Nintendo Co., Ltd. 7974.T
Nintendo trades at 0.9x book with 67% of market cap in net cash; publishing Mario and Pokémon on iOS/Android unlocks freemium upside of 97-240%.
Thesis
Oasis Management's Seth Fischer argues that Nintendo — trading at 0.9x book with net cash at 67% of market cap after the Wii U flopped against smartphones and tablets — should leverage its iconic IP (Mario, Pokémon, Mario Kart) by publishing games directly on iOS and Android rather than defending a shrinking console-only strategy. Fischer frames the ask as consistent with Nintendo's 124-year history of reinvention — from Hanafuda cards (1889) to Famicom (1983) to the Wii (2006) — and points to GungHo's Puzzle & Dragons as proof that freemium mobile games generate extraordinary EBITDA multiples (21x). Assuming five hit games at $1m/day revenue and 40% EBITDA margins, he derives a pro forma share price of ¥19,864 (97% upside at 10x) to ¥34,275 (240% upside at GungHo's multiple). The closing line — 'It is in Nintendo's DNA to embrace change' — frames mobile as continuity, not capitulation.
SCQA
Nintendo is a 124-year-old Japanese gaming company with iconic IP (Mario, Pokémon, Zelda), trading at 0.9x book with 67% of market cap held in net cash and consensus rated Sell.
Smartphones and tablets are cannibalizing console gaming — the Wii U is failing, mobile gaming revenue is exploding, and Nintendo's DS share of mobile collapsed from 70% to 36% as iOS/Android rose from 19% to 58%.
Nintendo should publish its iconic franchises directly on iOS and Android using a freemium model, turning smartphone ubiquity from existential threat into its largest distribution channel.
Five hit mobile games at $1m/day revenue would add ~$730m of EBITDA, implying 97% upside at a 10x multiple (¥19,864) or 240% at GungHo's 21x multiple (¥34,275).
The three reasons
- 1
Nintendo trades at 0.9x book with 67% of market cap in net cash
- 2
Smartphones are cannibalizing consoles: DS share fell from 70% to 36%
- 3
A single freemium hit like GungHo's Puzzle & Dragons trades at 21x EBITDA
Primary demands
- Publish Nintendo games (Mario, Mario Kart, Pokémon) on iOS and Android
- Adopt a freemium mobile monetization model
- Leverage existing IP and net cash position to fund the pivot
KPIs cited
Pattern membership
Where this document fits across the library's 12 rhetorical / structural patterns.
Precedents cited
- Nintendo's own pivots: Hanafuda Cards (1889), Western Playing Cards (1902), Nintendo-Disney Cards (1956), Game & Watch handheld (1980), Famicom/NES (1983), Wii (2006)
- GungHo Online — Puzzle & Dragons (2012) as freemium mobile multiple benchmark (21x EBITDA)
- Angry Birds (2009) as mobile hit-game model
Notable slides (6)
Notes
Legendary contrarian thesis delivered by Seth Fischer at the Karen Leung Memorial Investor Conference (Foreign Correspondents' Club, Hong Kong, June 6 2013). Distinctive minimalist editorial style — tons of whitespace, serif titles, single-line provocation slides ('A great idea solves multiple problems at the same time', 'We want Nintendo to publish games for iOS and Android...', 'Nintendo has never failed to pivot when necessary...', 'It is in Nintendo's DNA to embrace change').

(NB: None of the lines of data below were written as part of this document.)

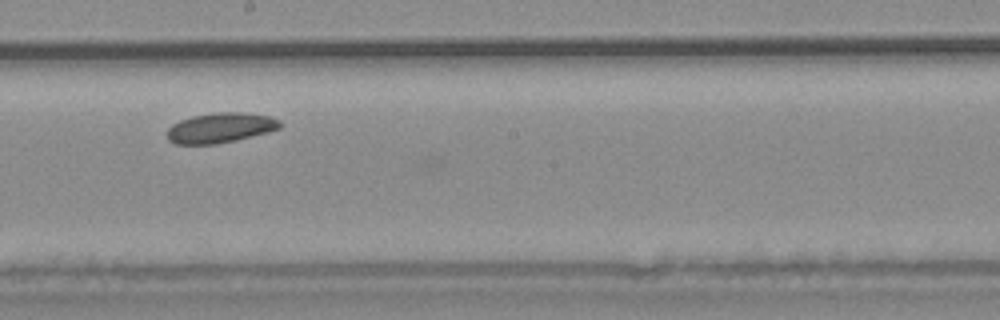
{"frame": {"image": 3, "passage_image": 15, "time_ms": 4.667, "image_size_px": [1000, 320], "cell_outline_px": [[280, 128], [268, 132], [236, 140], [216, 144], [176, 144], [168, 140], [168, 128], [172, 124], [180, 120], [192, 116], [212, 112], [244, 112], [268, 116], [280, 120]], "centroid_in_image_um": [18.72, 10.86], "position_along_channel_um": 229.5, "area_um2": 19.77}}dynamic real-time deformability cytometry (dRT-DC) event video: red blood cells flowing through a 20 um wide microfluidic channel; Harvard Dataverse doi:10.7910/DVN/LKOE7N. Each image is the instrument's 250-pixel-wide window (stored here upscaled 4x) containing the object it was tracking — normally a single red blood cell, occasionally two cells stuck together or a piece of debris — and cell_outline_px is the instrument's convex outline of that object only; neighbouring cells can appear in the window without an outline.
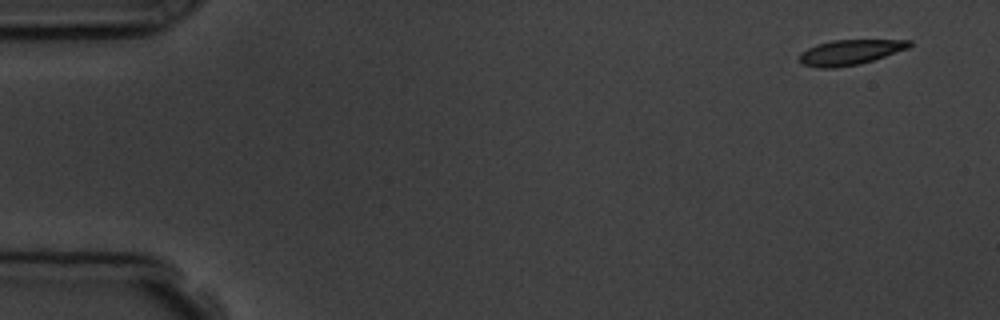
{"species": "common noctule bat (a hibernating species)", "species_latin": "Nyctalus noctula", "temperature_condition": "room temperature", "stored_images_in_passage": 5, "camera_frame_rate_fps": 3000, "um_per_image_px": 0.085, "animal": {"sex": "male", "body_mass_g": 19.5, "forearm_length_mm": 54.6}, "frame": {"image": 1, "passage_image": 1, "time_ms": 0.0, "image_size_px": [1000, 320], "cell_outline_px": [[912, 44], [908, 48], [860, 64], [836, 68], [816, 68], [804, 64], [800, 60], [800, 52], [816, 44], [832, 40], [912, 40]], "centroid_in_image_um": [72.23, 4.44], "position_along_channel_um": 12.8, "area_um2": 16.01}}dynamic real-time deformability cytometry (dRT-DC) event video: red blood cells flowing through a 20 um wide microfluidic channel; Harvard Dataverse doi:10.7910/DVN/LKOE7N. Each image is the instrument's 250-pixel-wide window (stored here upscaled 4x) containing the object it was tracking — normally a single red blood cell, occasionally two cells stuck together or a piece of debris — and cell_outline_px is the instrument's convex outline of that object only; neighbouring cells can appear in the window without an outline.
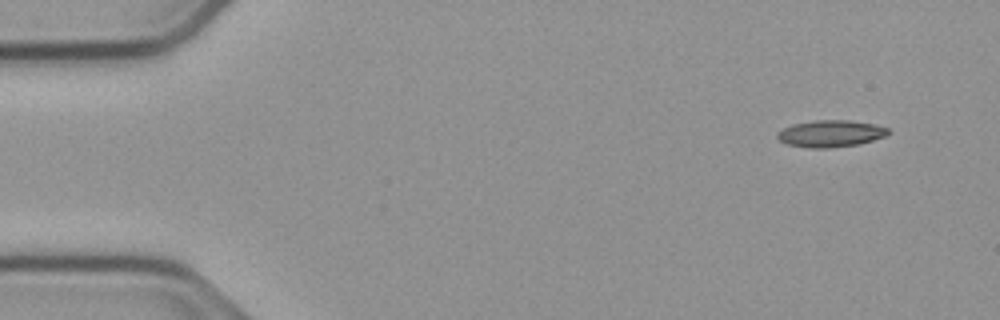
{"species": "common noctule bat (a hibernating species)", "species_latin": "Nyctalus noctula", "temperature_condition": "cold", "stored_images_in_passage": 51, "camera_frame_rate_fps": 3000, "um_per_image_px": 0.085, "animal": {"sex": "male", "body_mass_g": 23.1, "forearm_length_mm": 52.7}, "frame": {"image": 1, "passage_image": 1, "time_ms": 0.0, "image_size_px": [1000, 320], "cell_outline_px": [[892, 132], [884, 136], [860, 144], [828, 148], [808, 148], [788, 144], [780, 140], [776, 136], [784, 128], [792, 124], [816, 120], [848, 120], [872, 124], [888, 128]], "centroid_in_image_um": [70.62, 11.36], "position_along_channel_um": 14.4, "area_um2": 17.17}}
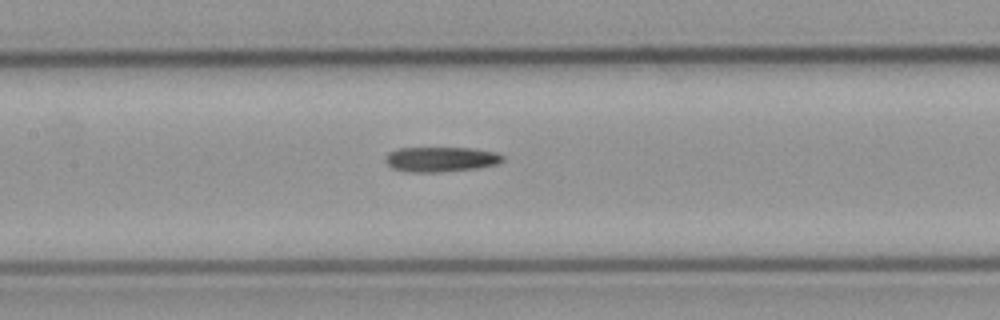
{"frame": {"image": 2, "passage_image": 22, "time_ms": 7.0, "image_size_px": [1000, 320], "cell_outline_px": [[504, 160], [496, 164], [476, 168], [440, 172], [408, 172], [392, 168], [384, 160], [388, 152], [400, 148], [472, 148], [496, 152], [504, 156]], "centroid_in_image_um": [37.46, 13.54], "position_along_channel_um": 169.9, "area_um2": 17.05}}
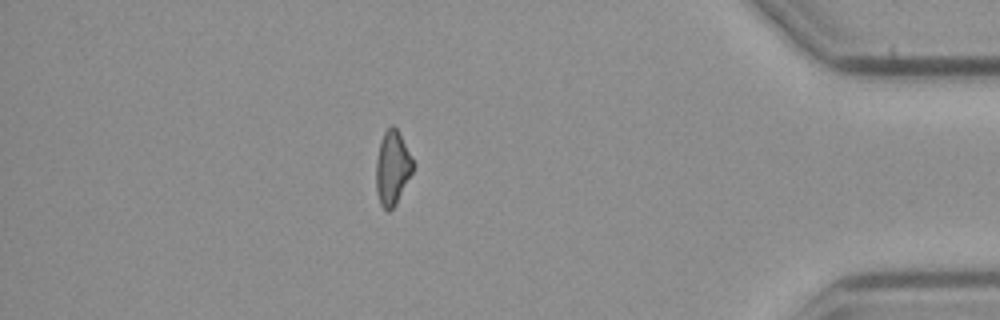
{"frame": {"image": 3, "passage_image": 44, "time_ms": 14.333, "image_size_px": [1000, 320], "cell_outline_px": [[412, 172], [396, 204], [388, 212], [380, 204], [376, 188], [376, 160], [380, 144], [384, 132], [392, 124], [396, 128], [412, 160]], "centroid_in_image_um": [33.32, 14.31], "position_along_channel_um": 401.9, "area_um2": 15.37}}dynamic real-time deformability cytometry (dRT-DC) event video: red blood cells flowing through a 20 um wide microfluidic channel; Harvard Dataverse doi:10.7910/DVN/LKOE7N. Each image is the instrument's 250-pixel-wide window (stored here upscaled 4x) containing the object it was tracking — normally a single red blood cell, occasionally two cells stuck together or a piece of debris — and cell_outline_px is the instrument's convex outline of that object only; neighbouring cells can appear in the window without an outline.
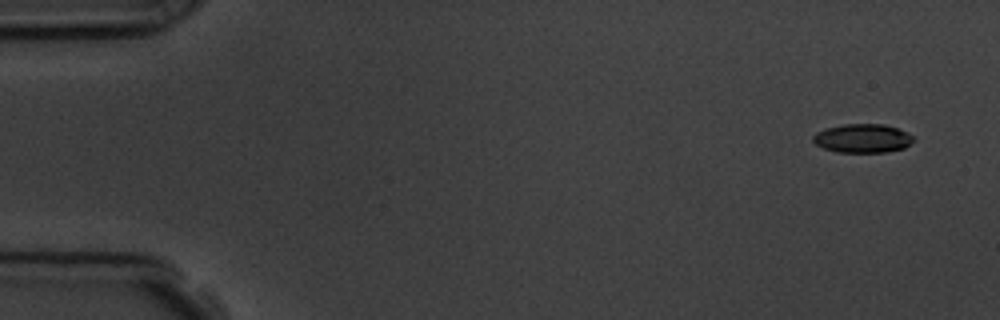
{"species": "common noctule bat (a hibernating species)", "species_latin": "Nyctalus noctula", "temperature_condition": "room temperature", "stored_images_in_passage": 3, "camera_frame_rate_fps": 3000, "um_per_image_px": 0.085, "animal": {"sex": "male", "body_mass_g": 19.5, "forearm_length_mm": 54.6}, "frame": {"image": 1, "passage_image": 1, "time_ms": 0.0, "image_size_px": [1000, 320], "cell_outline_px": [[912, 140], [904, 148], [884, 152], [836, 152], [824, 148], [816, 144], [812, 140], [812, 136], [816, 132], [824, 128], [844, 124], [884, 124], [896, 128], [912, 136]], "centroid_in_image_um": [73.25, 11.75], "position_along_channel_um": 11.8, "area_um2": 16.65}}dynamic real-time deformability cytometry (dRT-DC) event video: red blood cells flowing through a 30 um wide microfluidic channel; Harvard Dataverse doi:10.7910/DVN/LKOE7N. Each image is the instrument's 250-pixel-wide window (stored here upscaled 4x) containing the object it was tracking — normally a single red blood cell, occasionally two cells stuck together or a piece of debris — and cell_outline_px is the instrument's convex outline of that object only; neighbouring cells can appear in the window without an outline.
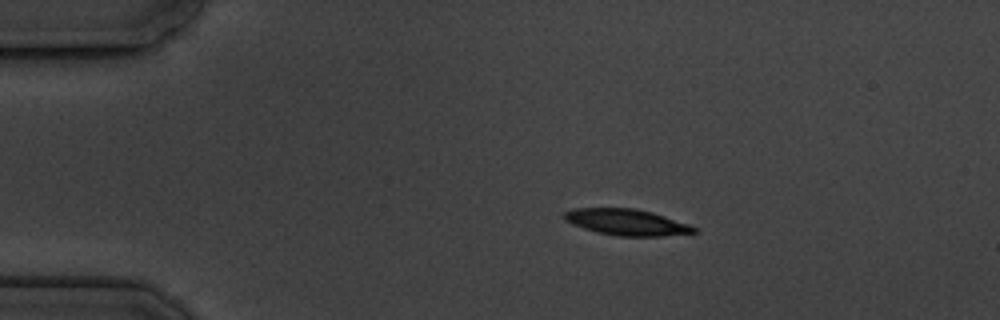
{"species": "common noctule bat (a hibernating species)", "species_latin": "Nyctalus noctula", "temperature_condition": "cold", "stored_images_in_passage": 5, "camera_frame_rate_fps": 3000, "um_per_image_px": 0.085, "animal": {"sex": "male", "body_mass_g": 19.5, "forearm_length_mm": 54.6}, "frame": {"image": 1, "passage_image": 2, "time_ms": 1.333, "image_size_px": [1000, 320], "cell_outline_px": [[700, 232], [664, 236], [616, 236], [596, 232], [572, 224], [564, 220], [564, 212], [572, 208], [636, 208], [652, 212], [688, 224], [696, 228]], "centroid_in_image_um": [53.26, 18.89], "position_along_channel_um": 31.7, "area_um2": 19.88}}
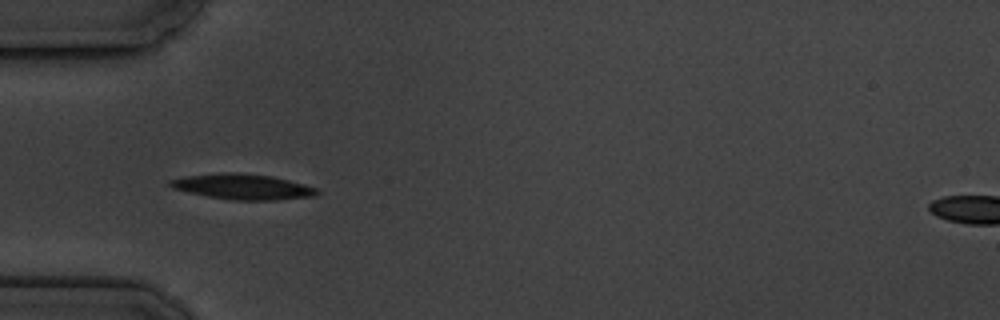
{"frame": {"image": 2, "passage_image": 4, "time_ms": 3.667, "image_size_px": [1000, 320], "cell_outline_px": [[320, 192], [316, 196], [276, 200], [232, 200], [208, 196], [188, 192], [172, 188], [168, 184], [168, 180], [188, 176], [224, 172], [240, 172], [272, 176], [304, 184], [316, 188]], "centroid_in_image_um": [20.65, 15.87], "position_along_channel_um": 64.4, "area_um2": 21.79}}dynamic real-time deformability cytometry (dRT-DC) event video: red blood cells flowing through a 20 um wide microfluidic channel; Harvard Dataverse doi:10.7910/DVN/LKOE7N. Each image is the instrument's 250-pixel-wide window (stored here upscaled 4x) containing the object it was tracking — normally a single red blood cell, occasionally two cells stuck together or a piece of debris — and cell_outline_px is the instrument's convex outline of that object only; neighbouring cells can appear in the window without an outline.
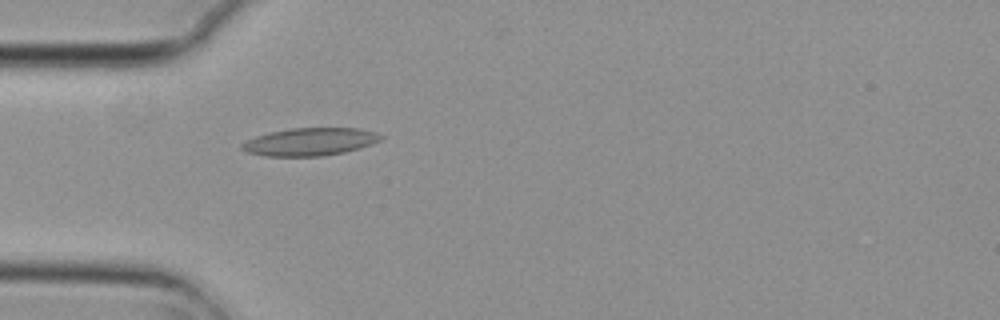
{"species": "common noctule bat (a hibernating species)", "species_latin": "Nyctalus noctula", "temperature_condition": "cold", "stored_images_in_passage": 2, "camera_frame_rate_fps": 3000, "um_per_image_px": 0.085, "animal": {"sex": "female", "body_mass_g": 29.2, "forearm_length_mm": 56.3}, "frame": {"image": 1, "passage_image": 2, "time_ms": 0.333, "image_size_px": [1000, 320], "cell_outline_px": [[384, 136], [380, 140], [372, 144], [360, 148], [344, 152], [324, 156], [264, 156], [248, 152], [240, 148], [240, 144], [256, 136], [268, 132], [292, 128], [360, 128], [376, 132]], "centroid_in_image_um": [26.36, 12.05], "position_along_channel_um": 58.6, "area_um2": 22.54}}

Persuasion mechanic is precedent-by-self: walking through Nintendo's own 124-year pivot history (Hanafuda → Famicom → Wii) to reframe the mobile ask as continuity, not capitulation. Closing image (Mario holding Apple logo) is iconic. No named villain — tone is diplomatic/Asian-activist-friendly. Stake not disclosed. History vindicated the thesis: Nintendo eventually embraced mobile (Pokémon Go 2016, Super Mario Run 2016, Mario Kart Tour 2019).